Combined Static and Dynamic Automated Test Generation
Sai Zhang, David Saff, Yingyi Bu, and Michael D. Ernst

(University of Washington, USA; Google Inc., USA; UC Irvine, USA)
In an object-oriented program, a unit test often consists of a sequence of method calls that create and mutate objects, then use them as arguments to a method under test. It is challenging to automatically generate sequences that are legal and behaviorally-diverse, that is, reaching as many different program states as possible.
This paper proposes a combined static and dynamic automated test generation approach to address these problems, for code without a formal specification. Our approach first uses dynamic analysis to infer a call sequence model from a sample execution, then uses static analysis to identify method dependence relations based on the fields they may read or write. Finally, both the dynamically-inferred model (which tends to be accurate but incomplete) and the statically-identified dependence information (which tends to be conservative) guide a random test generator to create legal and behaviorally-diverse tests.
Our Palus tool implements this testing approach. We compared its effectiveness with a pure random approach, a dynamic-random approach (without a static phase), and a static-random approach (without a dynamic phase) on several popular open-source Java programs. Tests generated by Palus achieved higher structural coverage and found more bugs.
Palus is also internally used in Google. It has found 22 previously-unknown bugs in four well-tested Google products.
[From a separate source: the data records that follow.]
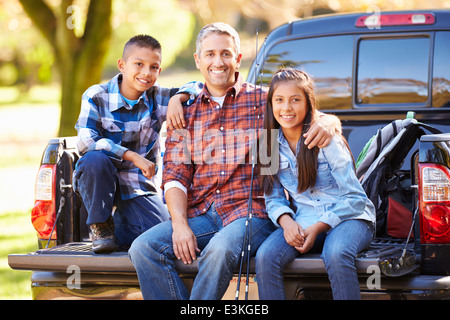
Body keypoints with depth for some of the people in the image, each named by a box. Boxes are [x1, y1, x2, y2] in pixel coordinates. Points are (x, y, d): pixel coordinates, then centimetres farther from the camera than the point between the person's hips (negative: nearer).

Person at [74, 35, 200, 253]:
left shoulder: (157, 100, -3)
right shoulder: (96, 97, -11)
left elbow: (199, 87, -2)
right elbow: (85, 141, -22)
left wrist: (178, 99, -24)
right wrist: (133, 157, -27)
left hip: (138, 186, 2)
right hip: (101, 182, -2)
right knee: (94, 159, -36)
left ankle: (120, 224, 13)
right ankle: (100, 226, -12)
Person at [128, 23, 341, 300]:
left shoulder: (262, 100, 8)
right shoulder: (186, 112, 16)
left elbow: (314, 116, 14)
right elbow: (175, 176, 9)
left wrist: (327, 122, -13)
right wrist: (180, 225, -9)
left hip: (251, 211, -3)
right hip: (200, 215, 4)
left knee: (219, 251, -36)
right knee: (143, 248, -22)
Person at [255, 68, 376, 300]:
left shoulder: (326, 140, -9)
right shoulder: (271, 144, 4)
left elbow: (354, 198, -8)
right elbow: (273, 197, 10)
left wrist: (317, 228, -18)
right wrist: (286, 221, -13)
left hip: (348, 218, -4)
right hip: (303, 222, 4)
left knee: (336, 254, -38)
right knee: (265, 257, -26)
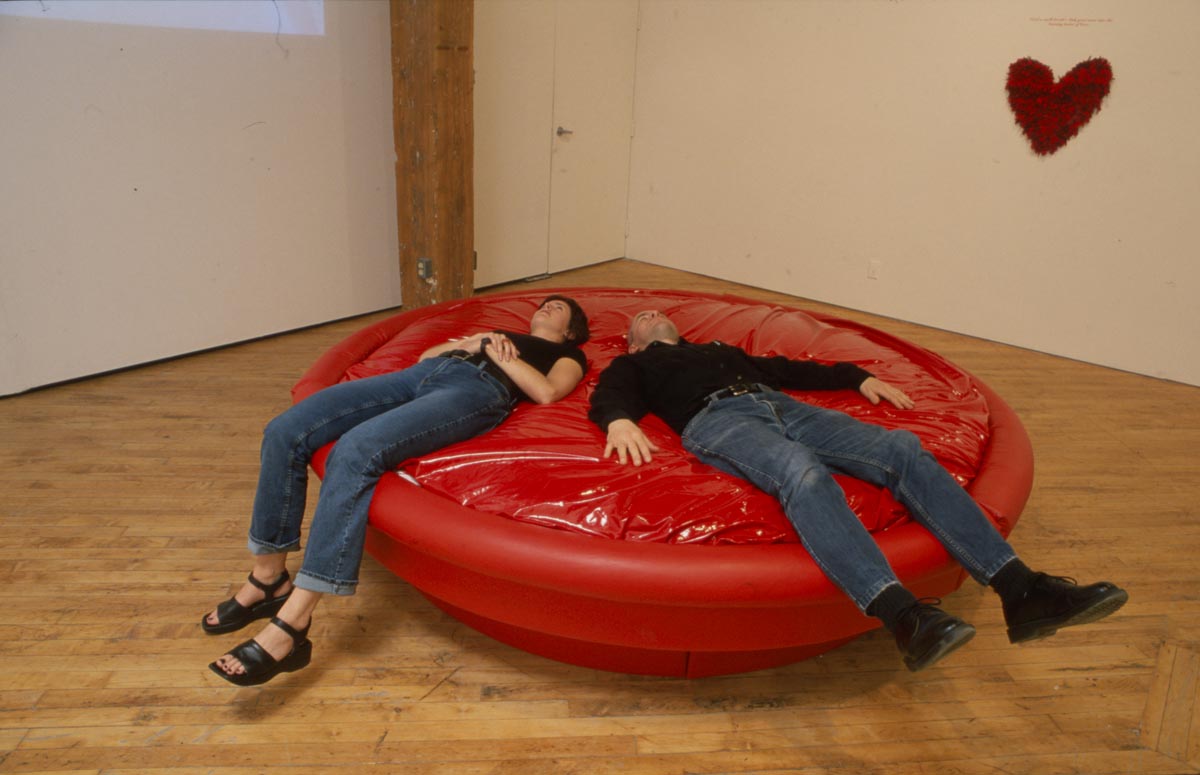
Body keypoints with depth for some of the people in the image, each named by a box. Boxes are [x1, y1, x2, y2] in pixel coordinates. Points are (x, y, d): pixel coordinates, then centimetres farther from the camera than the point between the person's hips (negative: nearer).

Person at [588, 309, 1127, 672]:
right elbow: (607, 396, 7)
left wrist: (858, 378, 25)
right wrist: (619, 421, -19)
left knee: (903, 449, -18)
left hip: (779, 407, 6)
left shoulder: (720, 349, 43)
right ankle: (903, 615, -55)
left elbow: (787, 368, 38)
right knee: (802, 472, -39)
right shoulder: (632, 365, 28)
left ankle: (1020, 591, -28)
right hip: (714, 418, -5)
Generating Parameterized Unit Tests
Gordon Fraser and Andreas Zeller
(Saarland University, Germany)
State-of-the art techniques for automated test generation focus on generating executions that cover program behavior. As they do not generate oracles, it is up to the developer to figure out what a test does and how to check the correctness of the observed behavior. In this paper, we present an approach to generate parameterized unit tests - unit tests containing symbolic pre- and postconditions characterizing test input and test result. Starting from concrete inputs and results, we use test generation and mutation to systematically generalize pre- and postconditions while simplifying the computation steps. Evaluated on five open source libraries, the generated parameterized unit tests are (a) more expressive, characterizing general rather than concrete behavior; (b) need fewer computation steps, making them easier to understand; and (c) achieve a higher coverage than regular unit tests.
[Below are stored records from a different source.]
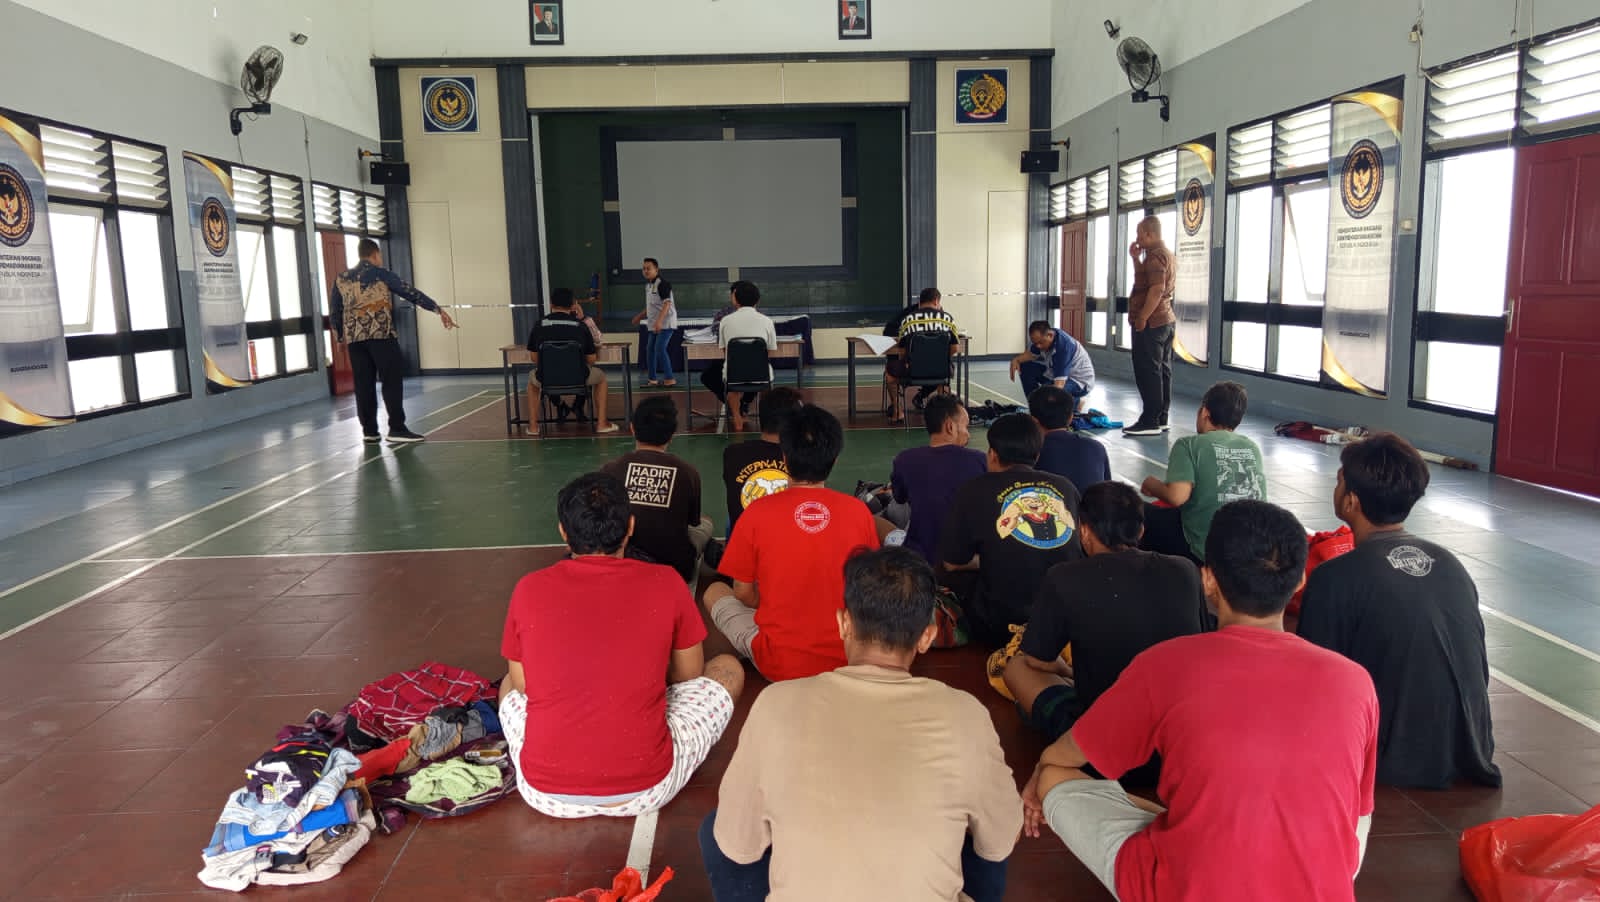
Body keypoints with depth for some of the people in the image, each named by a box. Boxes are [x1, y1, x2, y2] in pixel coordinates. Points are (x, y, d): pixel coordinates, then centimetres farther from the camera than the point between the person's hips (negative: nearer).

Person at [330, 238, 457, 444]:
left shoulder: (341, 278, 14)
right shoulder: (381, 274, 2)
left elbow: (334, 311, 15)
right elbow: (411, 292, -1)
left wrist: (339, 336, 24)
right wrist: (439, 310, 0)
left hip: (354, 337, 5)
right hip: (381, 334, -5)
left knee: (363, 384, 8)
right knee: (392, 380, -3)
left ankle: (369, 431, 10)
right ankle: (397, 429, -7)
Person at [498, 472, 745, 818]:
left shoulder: (529, 589, -2)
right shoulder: (665, 583, -4)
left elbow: (522, 686, 12)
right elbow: (690, 676, 11)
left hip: (546, 795, 2)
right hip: (645, 791, -1)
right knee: (728, 669, 20)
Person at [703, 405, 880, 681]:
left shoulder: (757, 513, -12)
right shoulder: (859, 511, -6)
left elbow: (744, 593, -1)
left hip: (778, 665, -2)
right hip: (846, 659, 2)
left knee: (714, 592, 21)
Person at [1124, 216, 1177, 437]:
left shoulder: (1155, 256, -15)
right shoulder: (1167, 255, 18)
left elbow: (1156, 289, -25)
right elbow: (1143, 282, 23)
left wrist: (1141, 319, -23)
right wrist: (1136, 258, 15)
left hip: (1151, 323, -11)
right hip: (1166, 320, 11)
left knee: (1148, 373, -8)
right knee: (1162, 370, 11)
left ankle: (1150, 422, -8)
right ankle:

High Coverage Testing of Haskell Programs
Tristan Allwood, Cristian Cadar

, and Susan Eisenbach
(Imperial College Longon, UK; Imperial College London, UK)
This paper presents a new lightweight technique for automatically generating high coverage test suites for Haskell library code. Our approach combines four main features to increase test coverage: (1) automatically inferring the constructors and functions needed to generate test data; (2) using needed narrowing to take advantage of Haskell's lazy evaluation semantics; (3) inspecting elements inside returned data structures through the use of case statements, and (4) efficiently handling polymorphism by lazily instantiating all possible instances.
We have implemented this technique in Irulan, a fully automatic tool for systematic black-box unit testing of Haskell library code. We have designed Irulan to generate high coverage test suites and detect common programming errors in the process. We have applied Irulan to over 50 programs from the spectral and real suites of the nofib benchmark and show that it can effectively generate high-coverage test suites---exhibiting 70.83% coverage for spectral and 59.78% coverage for real---and find errors in these programs.
Our techniques are general enough to be useful for several other types of testing, and we also discuss our experience of using Irulan for property and regression testing.